The relation of labor and prayer throughout western society from Roman Christian times to the late Middle Ages was always a balance of labor and leisure. In dealing with this tension, Prof. John Van Engen, the Andrew V. Tackes Professor of History at the University of Notre Dame, presented a fast- paced though thoughtful lecture on March 4th entitled “Duty or Delight? Labor and Prayer in the Middle Ages.”

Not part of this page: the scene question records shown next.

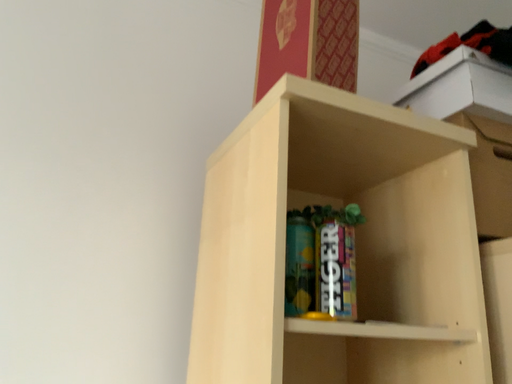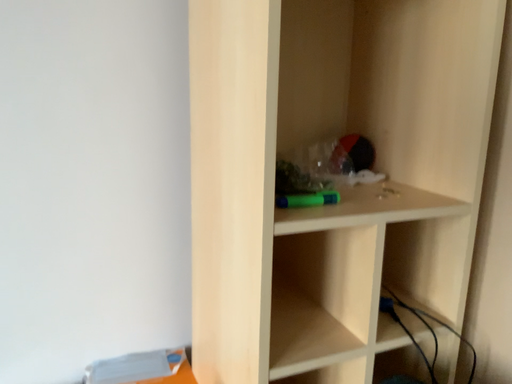
Question: Which way did the camera rotate in the video?

Choices:
 (A) rotated upward
 (B) rotated downward

Answer: (B)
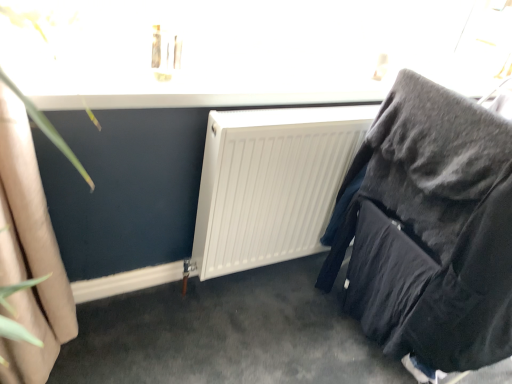
Question: Considering the relative sizes of white plastic radiator at center and velvet black chair at right in the image provided, is white plastic radiator at center wider than velvet black chair at right?

Choices:
 (A) no
 (B) yes

Answer: (A)

Question: Can you confirm if white plastic radiator at center is shorter than velvet black chair at right?

Choices:
 (A) yes
 (B) no

Answer: (A)

Question: Is velvet black chair at right completely or partially inside white plastic radiator at center?

Choices:
 (A) yes
 (B) no

Answer: (B)

Question: Does white plastic radiator at center have a larger size compared to velvet black chair at right?

Choices:
 (A) no
 (B) yes

Answer: (A)

Question: From a real-world perspective, does white plastic radiator at center stand above velvet black chair at right?

Choices:
 (A) no
 (B) yes

Answer: (A)

Question: Does white plastic radiator at center have a lesser width compared to velvet black chair at right?

Choices:
 (A) no
 (B) yes

Answer: (B)

Question: Can you confirm if velvet black chair at right is shorter than white plastic radiator at center?

Choices:
 (A) no
 (B) yes

Answer: (A)

Question: Does velvet black chair at right turn towards white plastic radiator at center?

Choices:
 (A) yes
 (B) no

Answer: (A)

Question: Is velvet black chair at right to the right of white plastic radiator at center from the viewer's perspective?

Choices:
 (A) no
 (B) yes

Answer: (B)

Question: Is velvet black chair at right smaller than white plastic radiator at center?

Choices:
 (A) yes
 (B) no

Answer: (B)

Question: From the image's perspective, is velvet black chair at right under white plastic radiator at center?

Choices:
 (A) no
 (B) yes

Answer: (B)

Question: Is velvet black chair at right thinner than white plastic radiator at center?

Choices:
 (A) no
 (B) yes

Answer: (A)

Question: In the image, is velvet black chair at right positioned in front of or behind white plastic radiator at center?

Choices:
 (A) behind
 (B) front

Answer: (B)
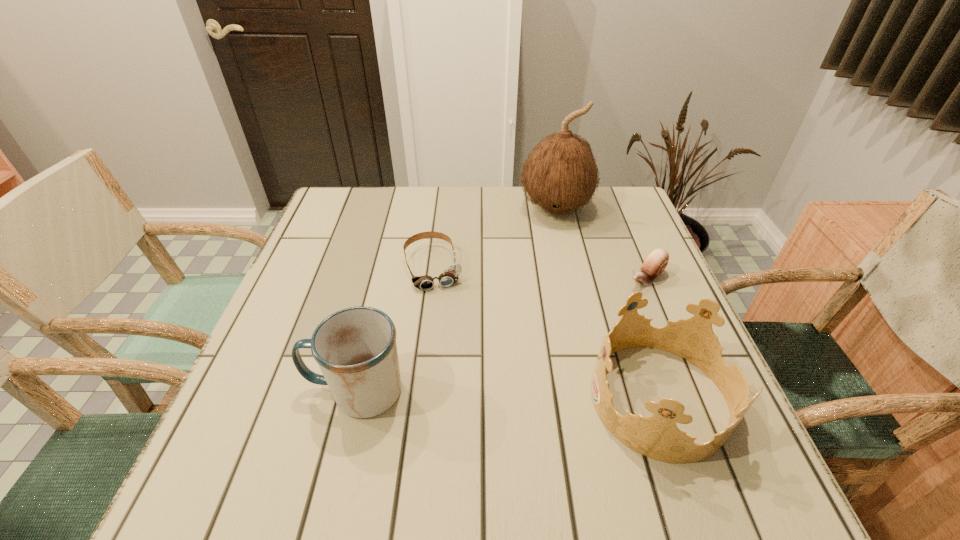
The image size is (960, 540). What are the coordinates of `empty space between the tiara and the coconut` in the screenshot? It's located at (608, 303).

Locate an element on the screen. The width and height of the screenshot is (960, 540). unoccupied position between the coconut and the shortest object is located at coordinates coord(494,238).

Locate an element on the screen. The width and height of the screenshot is (960, 540). vacant area between the tallest object and the fourth tallest object is located at coordinates (x=601, y=244).

Identify the location of free space between the mug and the tiara. (508, 395).

You are a GUI agent. You are given a task and a screenshot of the screen. Output one action in this format:
    pyautogui.click(x=<x>, y=<y>)
    Task: Click on the fourth closest object to the shortest object
    
    Given the screenshot: What is the action you would take?
    pyautogui.click(x=656, y=261)

You are a GUI agent. You are given a task and a screenshot of the screen. Output one action in this format:
    pyautogui.click(x=<x>, y=<y>)
    Task: Click on the object that ranks as the fourth closest to the tiara
    The width and height of the screenshot is (960, 540).
    Given the screenshot: What is the action you would take?
    click(x=560, y=175)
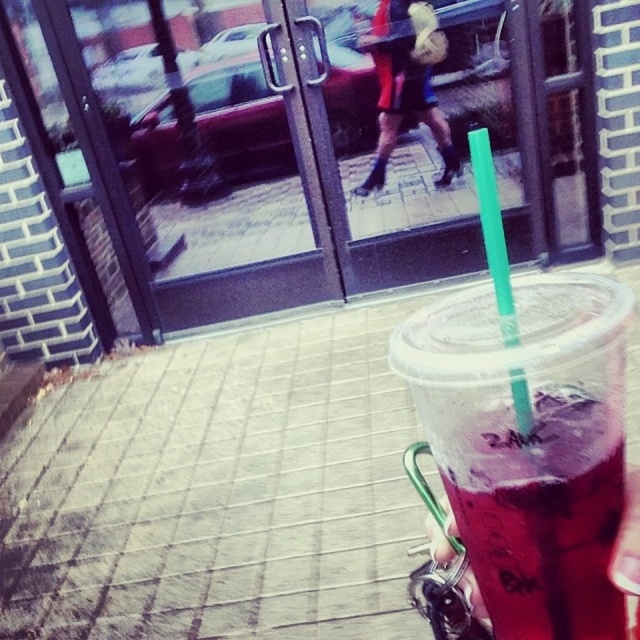
In the scene shown: You are holding the purple translucent cup at lower right and want to drink from the green plastic straw at center. Can you reach the straw without moving the cup?

The green plastic straw at center is located above the purple translucent cup at lower right, so yes, you can reach the straw without moving the cup.

You are holding a takeaway cup with a green plastic straw at center. If you want to drink without spilling, should you tilt the cup more or less than usual?

The green plastic straw at center is 34.39 centimeters away from viewer, meaning it is positioned far enough that tilting the cup slightly less than usual would help prevent spilling.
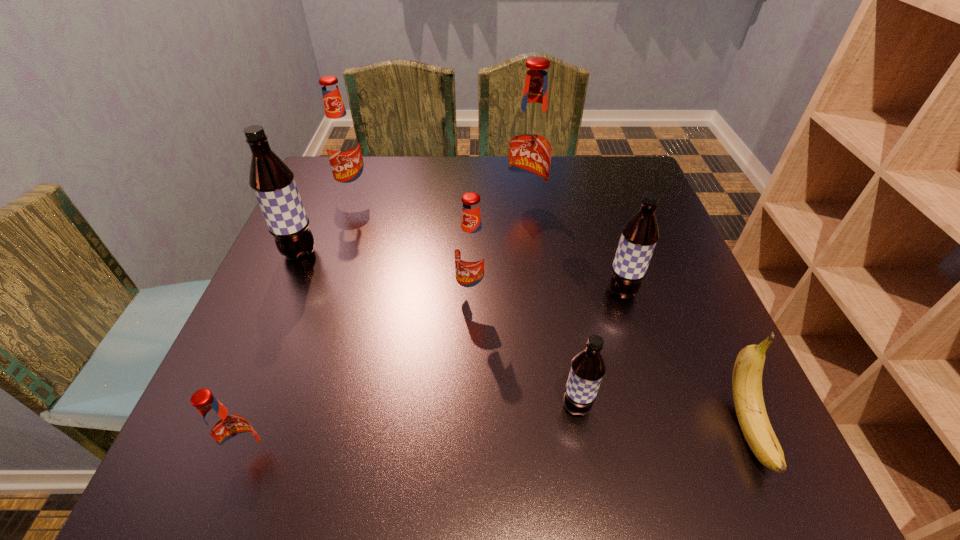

He set the stage by asking the following questions: How did this all play out? Was prayerful worship dutiful labor or restful recreating? Was sustaining life through work travail or fruitfully fulfilling? Or can we even answer such questions? He responded by giving examples from various theologians such as Augustine, Nicholas of Lyra, Cassian, and later Joachim of Fiore, as well as various orders and lay people who expressed and lived out their interpretation and understanding of Biblical injunctions. The question of how to work productively and yet pray without ceasing became the problem issue for this entire age. Could one pray and work, meditate and be productive; or were these distinct acts performed by distinct groups?

Historically people always did both – worked and prayed. Only after Christianity became a dominant cultural force did the issue of solitude enter the equation. Still, monks or the monastic life called for a disciplined spiritual body and manual labor which was self-sustaining. The end goal was constant prayer with tranquility of mind, and the means was labor with contrition: prayer was the unmoving center of life and labor.

Over time there were historical complications. Leisure was a problem so where did prayer fit? Those who wanted greater freedom for prayer could be seen as excessive. What about those outside the religious houses? Individuals were to pray the Lord’s Prayer and attend church. Work equaled the world while prayer equaled the church. This separation defined the situation for close to eight hundred years until Mendicants came on the scene – those who begged for a living and hence were perceived as being in the world yet spiritual. Friars set the tone for working in the world yet caring for spiritual needs until the time of the Reformation, at which time growing resentment by both Reformers and the Roman Catholic Church toward those who were able bodied yet begged and thus “stole” from the poor grew increasingly vocal. So, the quandary continued and Van Engen concluded as he began – “With prayer and work as ideal forms of life yet as varied concretely substantiated social roles, whence the obstacles individuals faced certainly in the middle ages and yet perhaps still today in bringing them together.”